*Aim of the exercise:* A faithful, word-for-word copy of the data below is required, without pictures.

*Input data:*
§
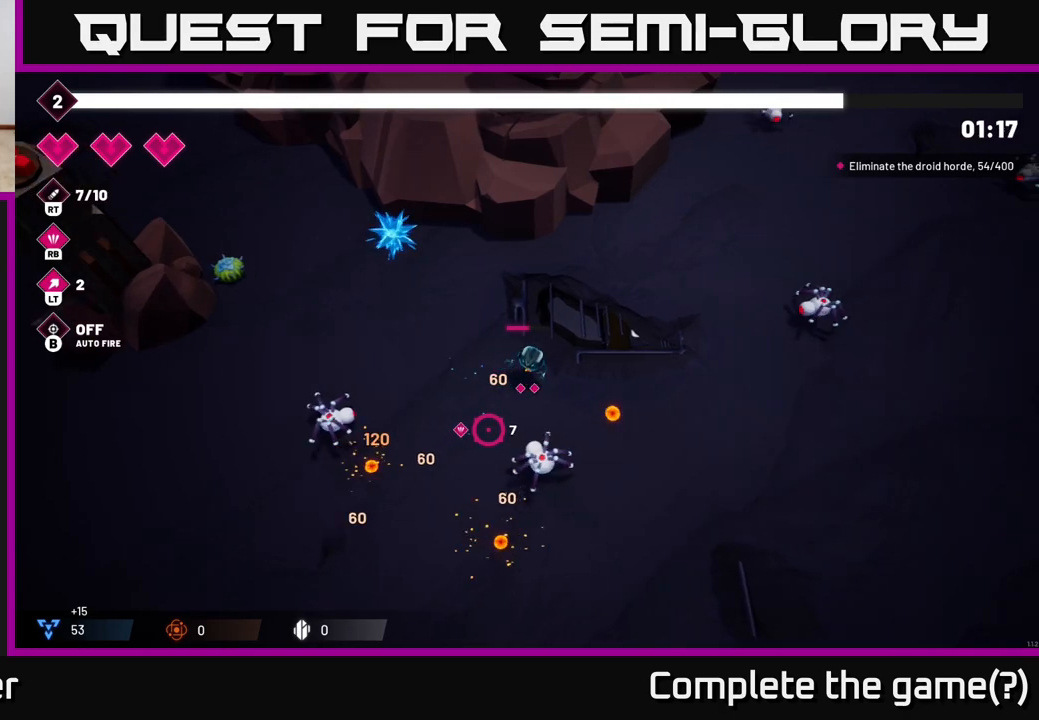
{"buttons": [], "left_stick": "down", "right_stick": "left", "events": [[167, "left_stick", "down-right"], [250, "R2", "down"], [350, "left_stick", "down"], [383, "R2", "up"], [500, "right_stick", "left"]]}
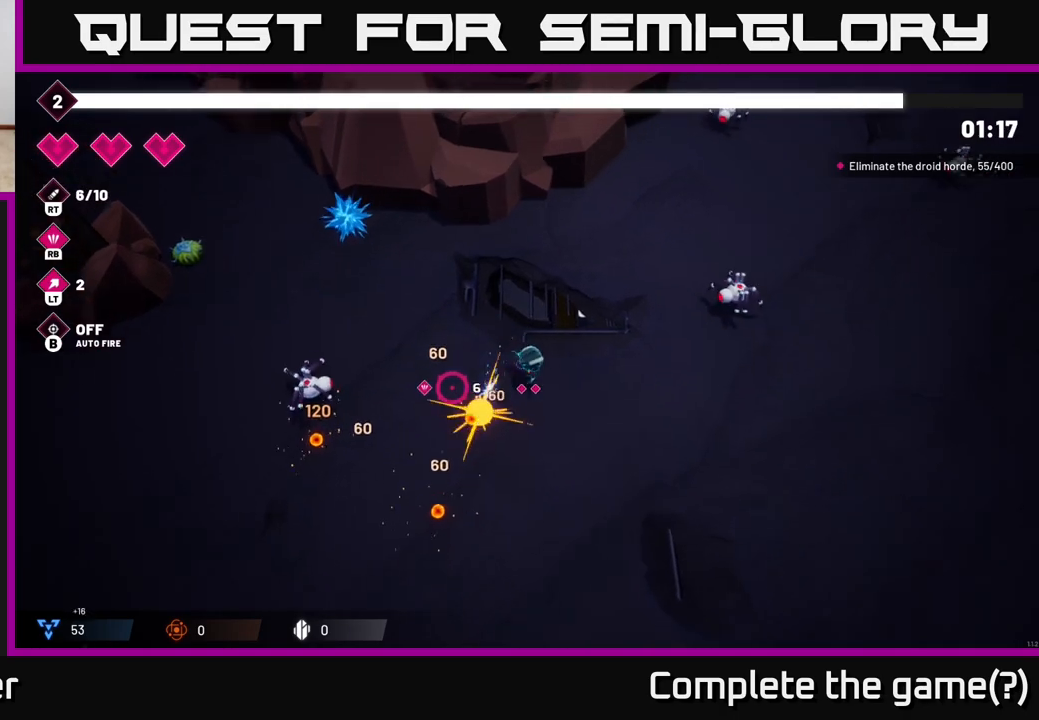
{"buttons": [], "left_stick": "down-left", "right_stick": "left", "events": [[150, "left_stick", "down-left"], [167, "R2", "down"], [450, "R2", "up"]]}
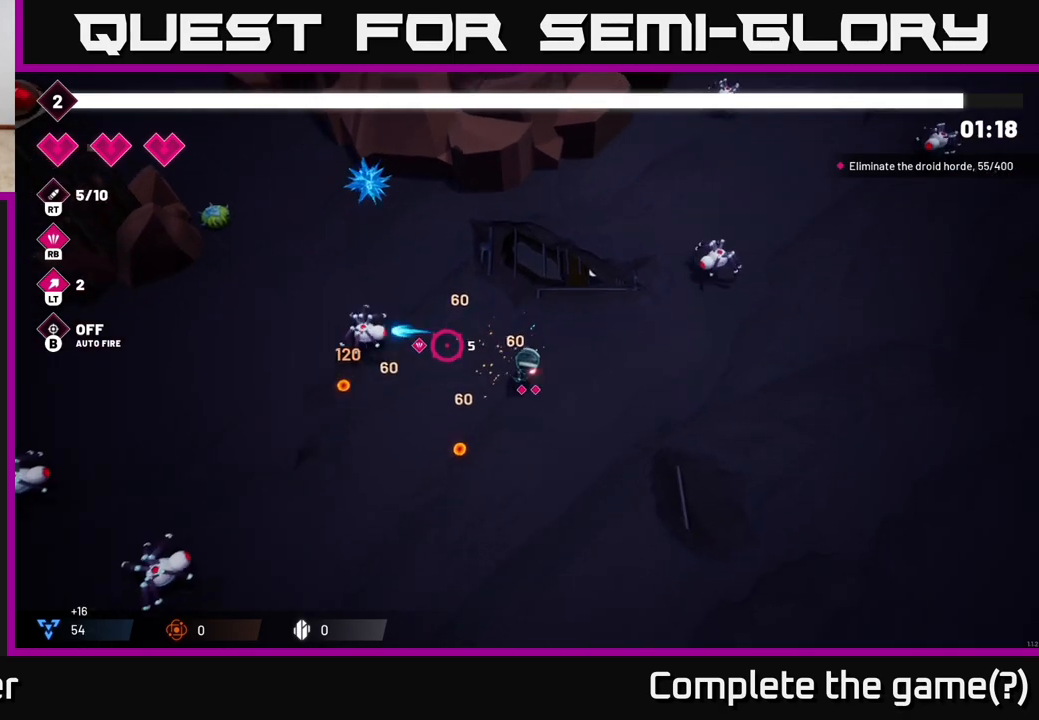
{"buttons": [], "left_stick": "left", "right_stick": "left", "events": [[50, "R2", "down"], [233, "R2", "up"], [450, "left_stick", "left"]]}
§
*Exercise response:*
{"buttons": [], "left_stick": "down", "right_stick": "left", "events": [[167, "left_stick", "down-right"], [250, "R2", "down"], [350, "left_stick", "down"], [383, "R2", "up"], [500, "right_stick", "left"]]}
{"buttons": [], "left_stick": "down-left", "right_stick": "left", "events": [[150, "left_stick", "down-left"], [167, "R2", "down"], [450, "R2", "up"]]}
{"buttons": [], "left_stick": "left", "right_stick": "left", "events": [[50, "R2", "down"], [233, "R2", "up"], [450, "left_stick", "left"]]}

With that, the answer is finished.